- Born: June 18, 1809 Boston, Massachusetts
- Died: October 12, 1870 (aged 61) Cambridge, Massachusetts
- Spouse(s): Clergyman, author, writer

= Stephen Greenleaf Bulfinch =

American Unitarian clergyman, author and hymn writer (1809-1870)

Stephen Greenleaf Bulfinch (June 18, 1809 - October 12, 1870) was an American Unitarian clergyman, author and hymn writer.

==Early life==
Stephen Greenleaf Bulfinch (often referred to as S.G. Bulfinch) was born in Boston, Massachusetts on June 18, 1809, the tenth child of Charles Bulfinch, Architect of the Capitol and Hannah Apthorp, who were first cousins. He was the brother of Thomas Bulfinch (1796–1867), author of Bulfinch's Mythology. Stephen was named after his mother's father, Stephen Greenleaf, the last Loyalist sheriff of Essex County, Massachusetts.

He moved to Washington, D.C. in 1818, when his father began work on building the United States Capitol rotunda and graduated from Columbian College in Washington D.C. (later George Washington University) in 1826 with a Bachelor of Arts degree, and earned his Doctor of Divinity degree from Harvard Divinity School in 1830.

The Rev. Edward Young told the Massachusetts Historical Society in 1892 that Bulfinch told him he had wished to become an architect like his father.

"But his father dissuaded him, saying that most of the States already had their capitols erected, and that if he should devote himself to this occupation, there would probably not be enough for him to do. Accordingly, he became a clergyman."

In 1831, he was ordained at Charleston, South Carolina as Assistant Minister serving with Rev. Samuel Gilman at the Second Independent Church of Charleston, a theologically Unitarian congregation. Subsequently, he served as a minister in Pittsburgh, Pennsylvania, in Washington, D.C. from 1838, in Nashua, New Hampshire from 1845, in Dorchester, Massachusetts from 1852; and lastly in East Cambridge, Massachusetts from 1865 until his death.

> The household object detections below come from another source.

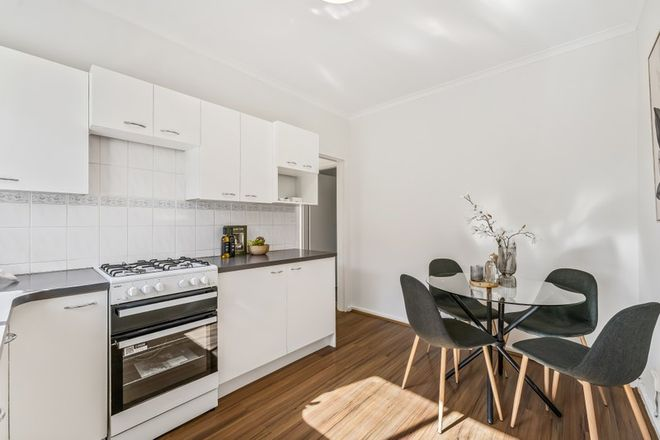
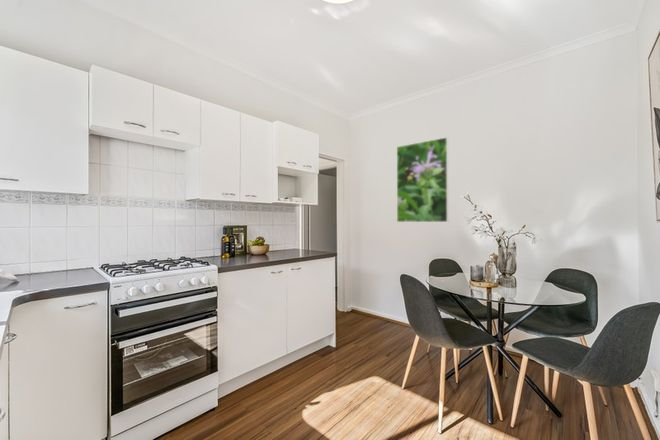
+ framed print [396,136,449,223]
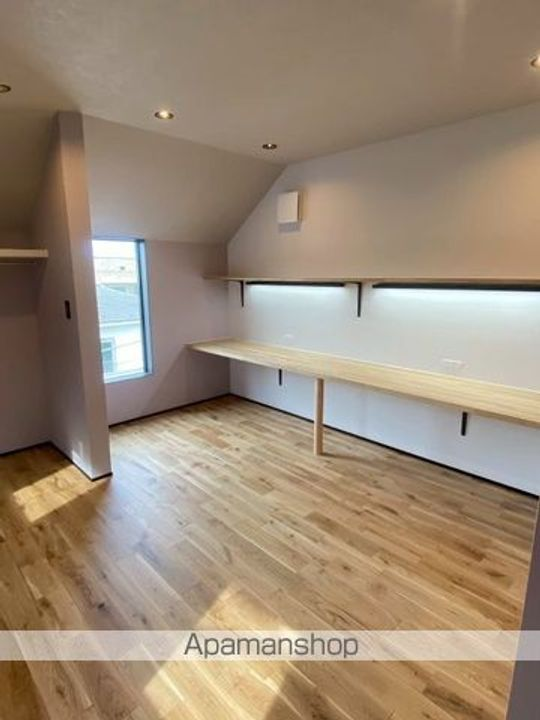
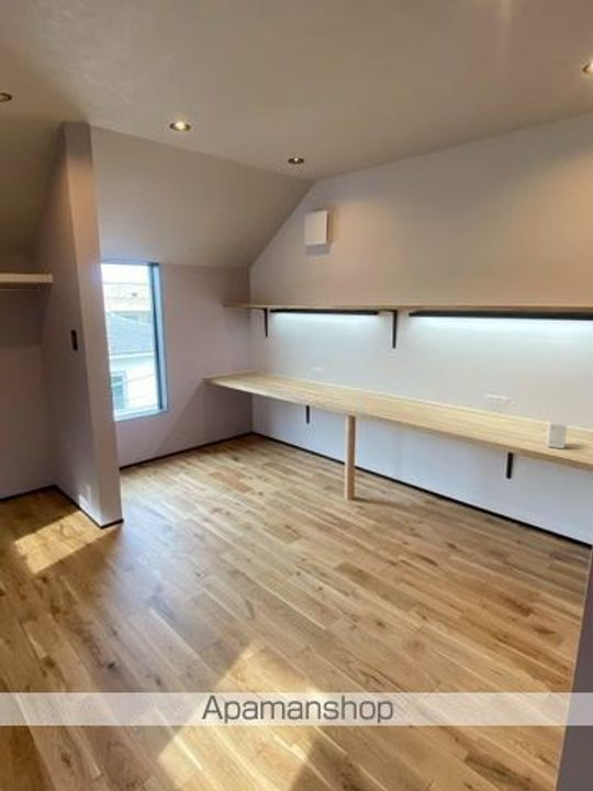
+ small box [546,420,568,449]
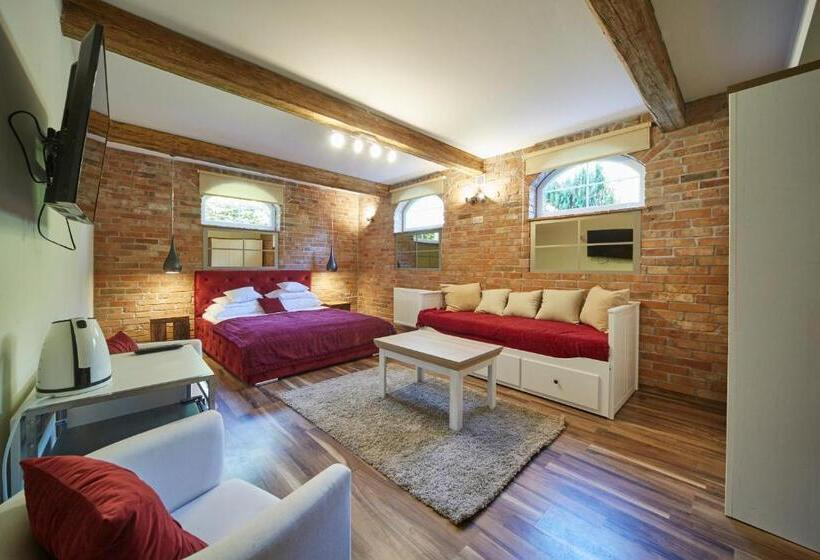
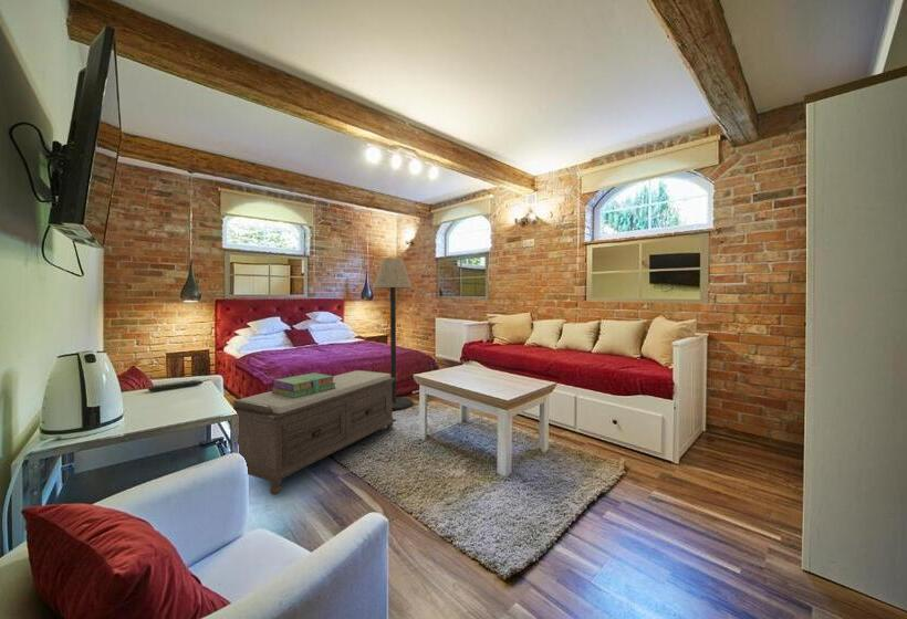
+ bench [232,369,397,496]
+ stack of books [271,371,336,398]
+ floor lamp [372,256,414,410]
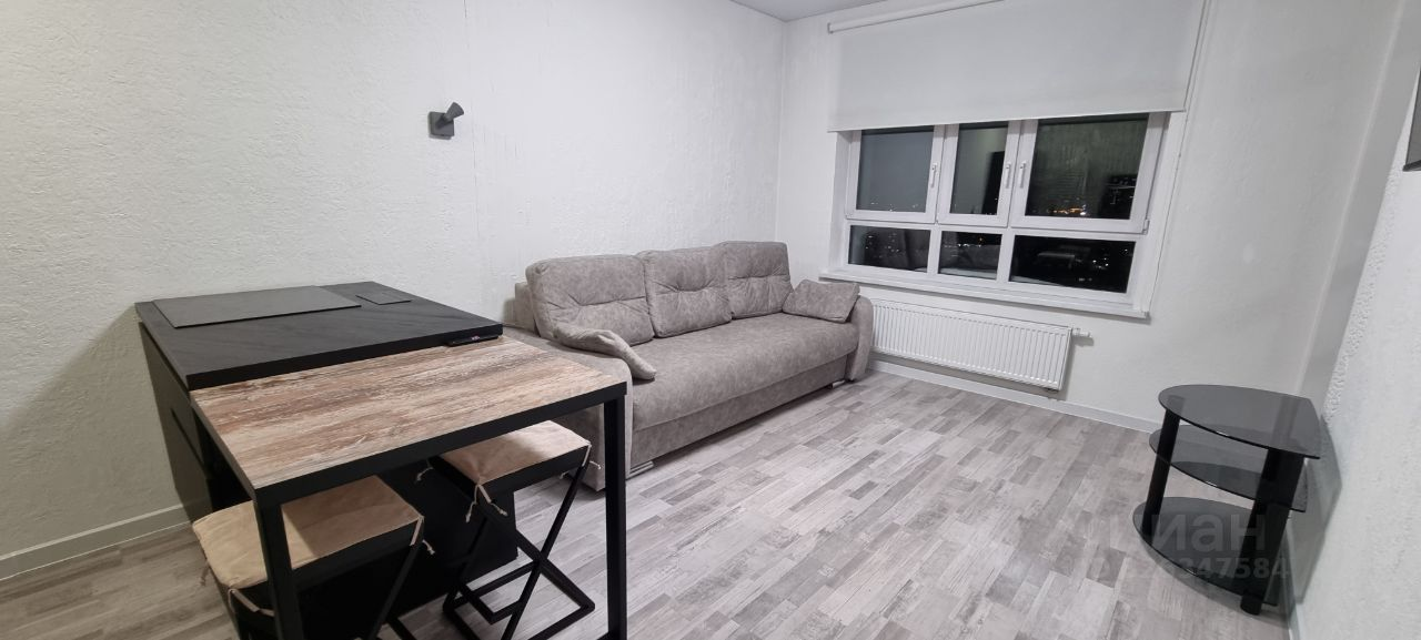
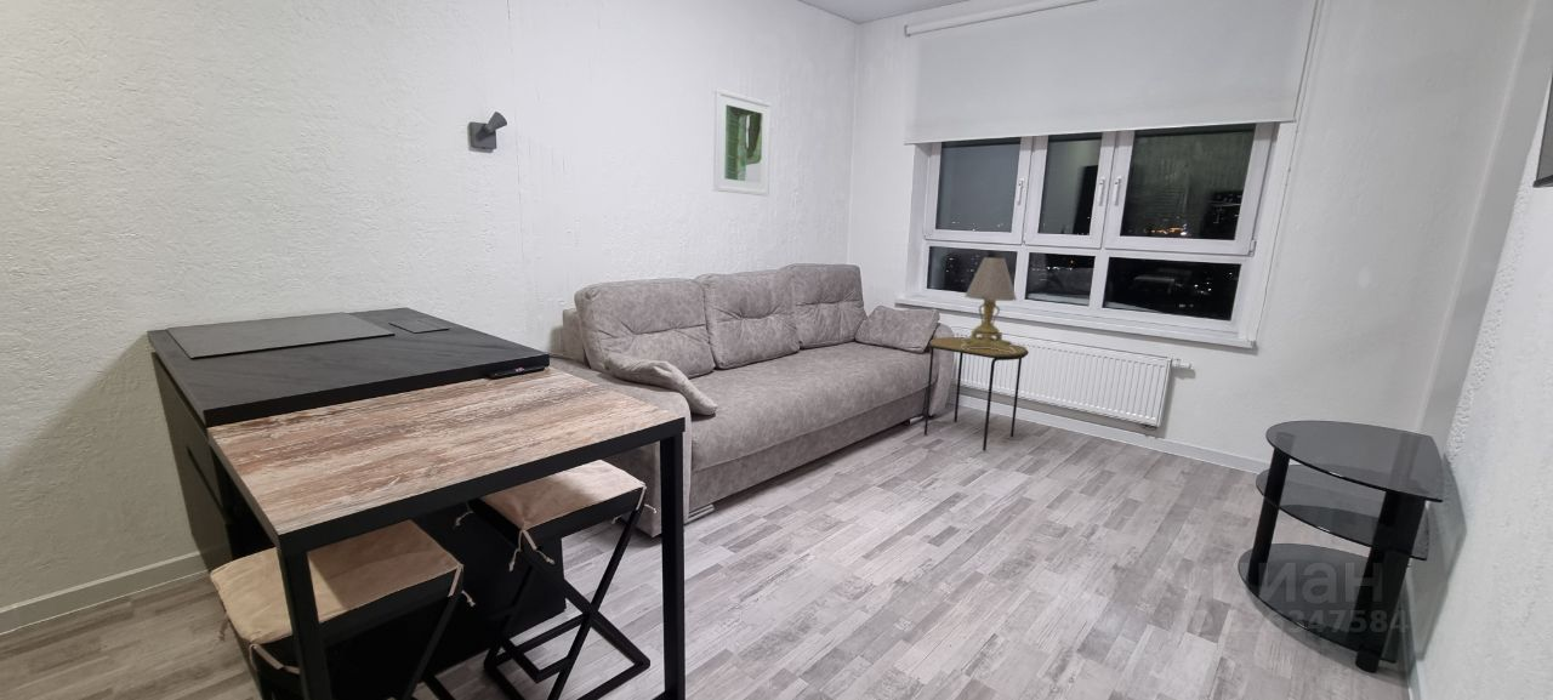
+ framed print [712,87,773,198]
+ lamp [961,256,1018,353]
+ side table [923,336,1030,453]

He died at Cambridge, Massachusetts, October 12, 1870.

Bulfinch composed numerous hymns, which gained wide use across the country. Many were made known in England through Beard's Collection of Hymns, published in 1837, in which 19 were published.

==Works==

- Contemplation of the Saviour: A Series of Extracts from the Gospel History, with Reflections and Original and Selected Hymns. Boston: Carter and Hendee, 1832
- Biographies of Self-Taught Men, Boston: Perkins & Marvin, 1832 (with Bela Bates Edwards)
- Poems, Charleston, S.C., 1834.
- The Holy Land and Its Inhabitants, 1834
- Lays of the Gospel 1845.
- Communion Thoughts, 1850
- Palestine and the Hebrew People, 1853
- The Harp and the Cross a selection of hymns, 1857
- Honor, or the Slaveholder’s Daughter, 1864
- Manual of the Evidences of Christianity, 1866
- Studies in the Evidences of Christianity, 1866

==Hymns==
- Hail to the Sabbath day
- Hath not thy heart within thee burned?